Wednesday, August 4th, 2010

La Villa Real de Santa Fe, (the royal town of the Holy Faith) was settled as the new capital of the Spanish Colony of Nuevo Mexico.  Pedro de Peralta, the governor who oversaw its settlement, based his plan for the town on the Ordinances of 1573, later known as the Laws of the Indies.  These regulations prescribed how streets and plazas were to be organized and provided Santa Fe with a town plan that shapes much of the downtown nearly four centuries later.  The plaza is central to Santa Fe.  Those buildings housing the main institutions (the church, government and military offices) of Spanish colonial society originally faced the plaza.  The Casas Reales, or royal houses, now known as the Palace of the Governors, is located on the plaza’s north side.  At the Palace’s rear was located the walled presidio during the Spanish and Mexican periods.
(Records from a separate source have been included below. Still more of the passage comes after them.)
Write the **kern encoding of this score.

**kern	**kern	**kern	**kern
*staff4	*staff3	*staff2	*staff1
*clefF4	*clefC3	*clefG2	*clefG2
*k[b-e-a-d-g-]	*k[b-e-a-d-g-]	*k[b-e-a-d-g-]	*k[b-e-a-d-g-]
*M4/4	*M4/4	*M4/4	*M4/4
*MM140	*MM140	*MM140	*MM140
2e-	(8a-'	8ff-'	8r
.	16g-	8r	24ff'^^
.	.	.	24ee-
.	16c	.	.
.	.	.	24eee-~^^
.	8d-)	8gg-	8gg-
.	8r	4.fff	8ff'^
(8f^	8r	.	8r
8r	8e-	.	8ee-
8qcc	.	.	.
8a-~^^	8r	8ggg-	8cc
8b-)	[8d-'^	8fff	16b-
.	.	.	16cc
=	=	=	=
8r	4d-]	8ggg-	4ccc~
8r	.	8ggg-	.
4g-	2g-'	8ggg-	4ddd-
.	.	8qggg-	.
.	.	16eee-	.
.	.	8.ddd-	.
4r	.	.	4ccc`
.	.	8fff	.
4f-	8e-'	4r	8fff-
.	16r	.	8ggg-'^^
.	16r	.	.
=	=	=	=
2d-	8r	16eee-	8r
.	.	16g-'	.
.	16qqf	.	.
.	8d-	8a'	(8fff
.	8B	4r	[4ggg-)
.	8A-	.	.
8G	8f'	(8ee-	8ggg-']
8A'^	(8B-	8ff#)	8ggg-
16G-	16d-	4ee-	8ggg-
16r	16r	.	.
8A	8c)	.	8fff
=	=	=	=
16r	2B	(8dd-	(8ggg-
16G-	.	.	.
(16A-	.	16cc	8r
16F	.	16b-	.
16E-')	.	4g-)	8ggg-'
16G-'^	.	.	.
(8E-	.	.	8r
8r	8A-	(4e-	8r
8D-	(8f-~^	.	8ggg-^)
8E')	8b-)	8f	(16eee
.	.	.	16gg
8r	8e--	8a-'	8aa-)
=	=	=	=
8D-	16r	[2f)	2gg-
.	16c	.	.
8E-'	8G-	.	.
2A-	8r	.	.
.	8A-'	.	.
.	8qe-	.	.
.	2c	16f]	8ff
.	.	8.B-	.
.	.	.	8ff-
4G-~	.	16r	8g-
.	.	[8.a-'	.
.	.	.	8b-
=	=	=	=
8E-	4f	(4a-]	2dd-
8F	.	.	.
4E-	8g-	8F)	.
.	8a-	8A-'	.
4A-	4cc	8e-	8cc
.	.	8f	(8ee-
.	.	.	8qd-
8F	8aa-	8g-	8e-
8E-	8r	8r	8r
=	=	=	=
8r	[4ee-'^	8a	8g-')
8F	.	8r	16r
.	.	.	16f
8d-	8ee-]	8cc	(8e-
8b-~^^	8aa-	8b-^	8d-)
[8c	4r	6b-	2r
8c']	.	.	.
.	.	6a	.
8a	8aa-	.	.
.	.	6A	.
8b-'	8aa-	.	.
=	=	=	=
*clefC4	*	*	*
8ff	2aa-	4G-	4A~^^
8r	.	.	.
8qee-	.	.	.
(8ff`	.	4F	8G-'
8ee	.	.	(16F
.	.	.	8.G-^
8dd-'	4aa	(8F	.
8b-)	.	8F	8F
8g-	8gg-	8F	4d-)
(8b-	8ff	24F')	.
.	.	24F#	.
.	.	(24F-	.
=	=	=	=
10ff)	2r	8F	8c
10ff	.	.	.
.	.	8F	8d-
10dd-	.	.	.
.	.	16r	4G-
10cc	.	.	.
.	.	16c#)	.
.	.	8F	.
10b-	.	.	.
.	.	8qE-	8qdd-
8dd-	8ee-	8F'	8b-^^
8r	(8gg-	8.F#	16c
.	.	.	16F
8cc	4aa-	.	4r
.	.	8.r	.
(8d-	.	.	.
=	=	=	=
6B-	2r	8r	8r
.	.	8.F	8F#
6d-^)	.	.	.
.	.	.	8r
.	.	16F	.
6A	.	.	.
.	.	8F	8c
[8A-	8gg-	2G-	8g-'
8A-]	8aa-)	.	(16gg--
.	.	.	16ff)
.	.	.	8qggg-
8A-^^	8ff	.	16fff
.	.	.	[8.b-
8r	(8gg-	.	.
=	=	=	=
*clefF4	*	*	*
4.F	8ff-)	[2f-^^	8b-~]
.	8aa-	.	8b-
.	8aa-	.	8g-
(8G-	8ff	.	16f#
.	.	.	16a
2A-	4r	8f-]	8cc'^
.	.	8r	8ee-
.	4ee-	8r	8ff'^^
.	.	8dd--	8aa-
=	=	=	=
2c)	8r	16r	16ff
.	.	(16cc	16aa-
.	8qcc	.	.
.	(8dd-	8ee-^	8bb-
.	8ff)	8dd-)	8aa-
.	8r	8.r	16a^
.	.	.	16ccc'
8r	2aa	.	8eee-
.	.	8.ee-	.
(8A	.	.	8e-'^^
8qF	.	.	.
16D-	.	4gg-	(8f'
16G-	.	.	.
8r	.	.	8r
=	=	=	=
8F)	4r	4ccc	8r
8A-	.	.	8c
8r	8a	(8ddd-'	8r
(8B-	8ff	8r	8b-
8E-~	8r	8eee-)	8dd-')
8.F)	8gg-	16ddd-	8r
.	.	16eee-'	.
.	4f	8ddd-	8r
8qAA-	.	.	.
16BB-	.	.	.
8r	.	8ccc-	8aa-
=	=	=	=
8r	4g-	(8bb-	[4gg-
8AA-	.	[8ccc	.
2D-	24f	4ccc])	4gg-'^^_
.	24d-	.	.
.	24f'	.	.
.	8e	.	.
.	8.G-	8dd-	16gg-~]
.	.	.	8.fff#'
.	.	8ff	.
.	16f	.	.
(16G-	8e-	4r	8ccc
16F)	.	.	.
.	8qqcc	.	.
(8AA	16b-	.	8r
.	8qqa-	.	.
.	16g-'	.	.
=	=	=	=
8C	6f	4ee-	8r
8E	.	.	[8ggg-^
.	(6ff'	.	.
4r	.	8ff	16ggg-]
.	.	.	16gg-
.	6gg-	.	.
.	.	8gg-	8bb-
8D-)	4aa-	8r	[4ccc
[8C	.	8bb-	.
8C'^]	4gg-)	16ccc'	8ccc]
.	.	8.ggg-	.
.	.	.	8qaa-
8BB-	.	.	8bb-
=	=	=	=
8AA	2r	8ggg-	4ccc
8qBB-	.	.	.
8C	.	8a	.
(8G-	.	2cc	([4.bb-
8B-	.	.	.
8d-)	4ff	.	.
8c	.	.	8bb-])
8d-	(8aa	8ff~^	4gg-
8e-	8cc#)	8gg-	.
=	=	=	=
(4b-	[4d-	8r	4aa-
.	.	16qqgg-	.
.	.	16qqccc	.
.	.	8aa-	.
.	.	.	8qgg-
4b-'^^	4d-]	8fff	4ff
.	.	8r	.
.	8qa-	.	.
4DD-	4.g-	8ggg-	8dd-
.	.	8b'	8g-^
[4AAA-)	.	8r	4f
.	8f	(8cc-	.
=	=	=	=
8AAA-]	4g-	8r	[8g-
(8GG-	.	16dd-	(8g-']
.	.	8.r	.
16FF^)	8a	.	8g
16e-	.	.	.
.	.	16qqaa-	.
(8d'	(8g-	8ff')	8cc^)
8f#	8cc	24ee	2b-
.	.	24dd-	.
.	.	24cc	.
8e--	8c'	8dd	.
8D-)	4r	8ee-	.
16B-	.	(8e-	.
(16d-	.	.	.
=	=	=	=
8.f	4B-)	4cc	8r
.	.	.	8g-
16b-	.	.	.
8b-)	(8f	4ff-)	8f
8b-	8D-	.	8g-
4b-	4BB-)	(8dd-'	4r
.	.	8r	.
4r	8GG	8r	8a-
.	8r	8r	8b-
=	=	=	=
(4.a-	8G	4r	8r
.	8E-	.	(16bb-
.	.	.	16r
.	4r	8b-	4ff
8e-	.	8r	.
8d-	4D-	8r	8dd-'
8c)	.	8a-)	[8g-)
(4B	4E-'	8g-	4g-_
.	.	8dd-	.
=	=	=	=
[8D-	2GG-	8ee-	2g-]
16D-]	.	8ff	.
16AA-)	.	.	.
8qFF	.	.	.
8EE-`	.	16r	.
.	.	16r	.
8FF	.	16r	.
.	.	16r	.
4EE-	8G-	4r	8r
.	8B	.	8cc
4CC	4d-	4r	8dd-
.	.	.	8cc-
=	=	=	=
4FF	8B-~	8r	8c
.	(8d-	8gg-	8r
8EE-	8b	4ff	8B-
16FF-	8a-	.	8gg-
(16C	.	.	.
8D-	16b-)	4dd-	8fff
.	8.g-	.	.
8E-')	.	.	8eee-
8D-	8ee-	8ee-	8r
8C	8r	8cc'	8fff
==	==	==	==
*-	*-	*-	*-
Some of the streets entering the plaza were really the ends of trails leading to and from the capital city.  From the south came El Camino Real, or the royal road, that connected the remote colony with Mexico.  Similarly, Old Pecos Trail, Old Santa Fe Trail, Galisteo and Agua Fria Streets, follow centuries’ old alignments.

The Spanish settlers developed the fertile agricultural lands that surrounded the plaza and flanked the Rio Santa Fe.  Continuing the traditional practices of Spain, they shaped fields irrigated by a series of ditches, or acequias, that drew water from the small river.  The Urrutia map of 1766 shows field systems on both sides of the river, and some of the narrow winding streets such as Acequia Madre and Agua Fria follow sections of some of the old acequias.

For over two centuries the Spanish colony of Nuevo Mexico struggled against geographic and economic isolation.  It survived the Pueblo Revolt of 1680 in which the colonists fled south of El Paso and then returned in 1692.  Like their pueblo indian neighbors, the Spanish settlers relied on earth and wood to construct their buildings.  Substituting sun-dried earthen bricks, or adobes, in place of the puddled mud construction used by the pueblos, they developed a flat-roofed earth and timber architecture.  In other instances, members of an extended family sometimes built homes nearby, giving rise to family compounds.  The vernacular building that resulted from using these materials, technologies and plans is today referred to as the “Pueblo-Spanish” Style of architecture.

By 1790, the population of the town was about 2,500 with the majority of residents listed as Spanish, but with a sizeable minority of mixed, or mestizo residents, as well as a number of Indians.  Among the Indians were Tlaxacan Indians from Mexico, who had accompanied the Spaniards northward then settled in the Barrio de Analco along the south side of the river near the (still extant) parish church of San Miguel.